The days are getting shorter. When I left for work on my bicycle yesterday morning, it was still dark outside, and a little nippy. There’s nothing quite like riding a bicycle down a deserted country road at night, a cool breeze at your back, and having the sun come up as you ride.
And with the cooler weather, we can open our windows at night instead of running the air conditioner. It’s also nice to have a pleasant cool breeze flowing through the house, and hear the frogs, crickets, owls, coyotes, and other wildlife at night. Out here, we certainly don’t hear sounds of traffic, or loud car radios, though on a really clear night we might hear the rumble and whistle of a train from a few miles away.

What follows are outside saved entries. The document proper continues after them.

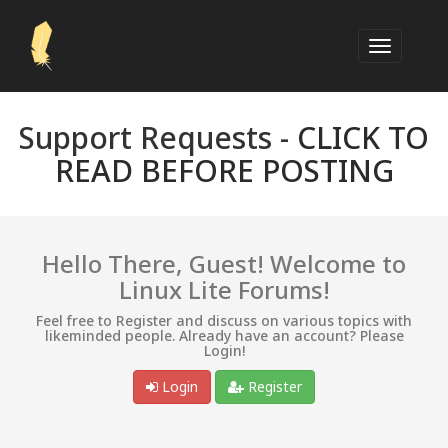
Support Requests -
CLICK TO
READ BEFORE POSTING
Hello There, Guest! Welcome to
Linux Lite Forums!
Feel free to Register and discuss on various topics with
likeminded people. Already have an account? Please
Login!
Login
Register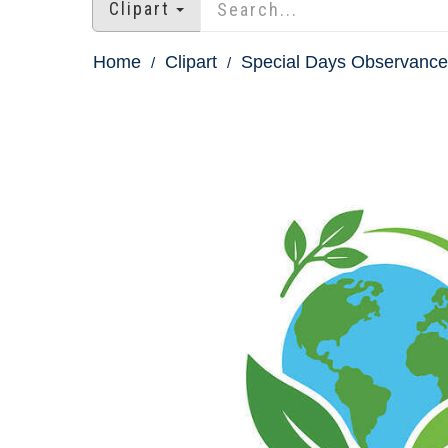
Clipart
Home
Clipart
Special Days Observances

This is also sunflower season in Kansas. The wild sunflowers, when their smaller-than-most-people-think flowers, grow everywhere. Some ditches turn into a sea of person-height yellow. Sunflowers are on the sides of bridges, around people’s mailboxes — just about anywhere that isn’t mowed or farmed. Then you also pass the sunflower fields, with their larger flowers, even more sea-like.
The beans are getting tall in the fields this time of year, and it won’t be long before the milo starts to turn its deep, dark reddish brown.
But, you know, we’re Kansans. We can’t really let ourselves enjoy it all that much. Just today, I heard a conversation — apparently the Farmer’s Almanac is predicting a brutally frigid winter this year. Gotta keep our sense of pessimism about weather alive now…
It has been an unusually cool and wet summer here on the Central Indiana Prairie. There will be record crop yields if we do not get an early frost. There is significant respiratory illness among the pediatric population, I believe, due to the high mold and fungus counts the weather has engendered. Thank goodness we have had a bit of a dry spell with beautiful sunny but cool days.
We had a new baby calf yesterday…its a girl! We dug a bunch of potatoes and picked beans…the beans will get blanched and frozen for “Jacob”. The baby turkeys are now 3 weeks old, looking great and growing like crazy. We will order the next batch of chicks soon to replace our current flock of 40 hens…the hens laid 30 eggs yesterday.
It should be a spectacular moonrise the next couple nights as a very full moon is set to rise at dusk. We are getting ready for winter here. The hay is all stacked up for the cows, a new maple syrup boiling set up is in the works and we need to cement more around the cattle shed to help reduce the muck and misery of winter…..we will see what is in store for us.
Thanks for the update — sounds like a busy time over there. Reminds me of being there at Thanksgiving.
John
When I walked outside this morning I noticed it was a little cooler and darker than usual. Fall is heading our way.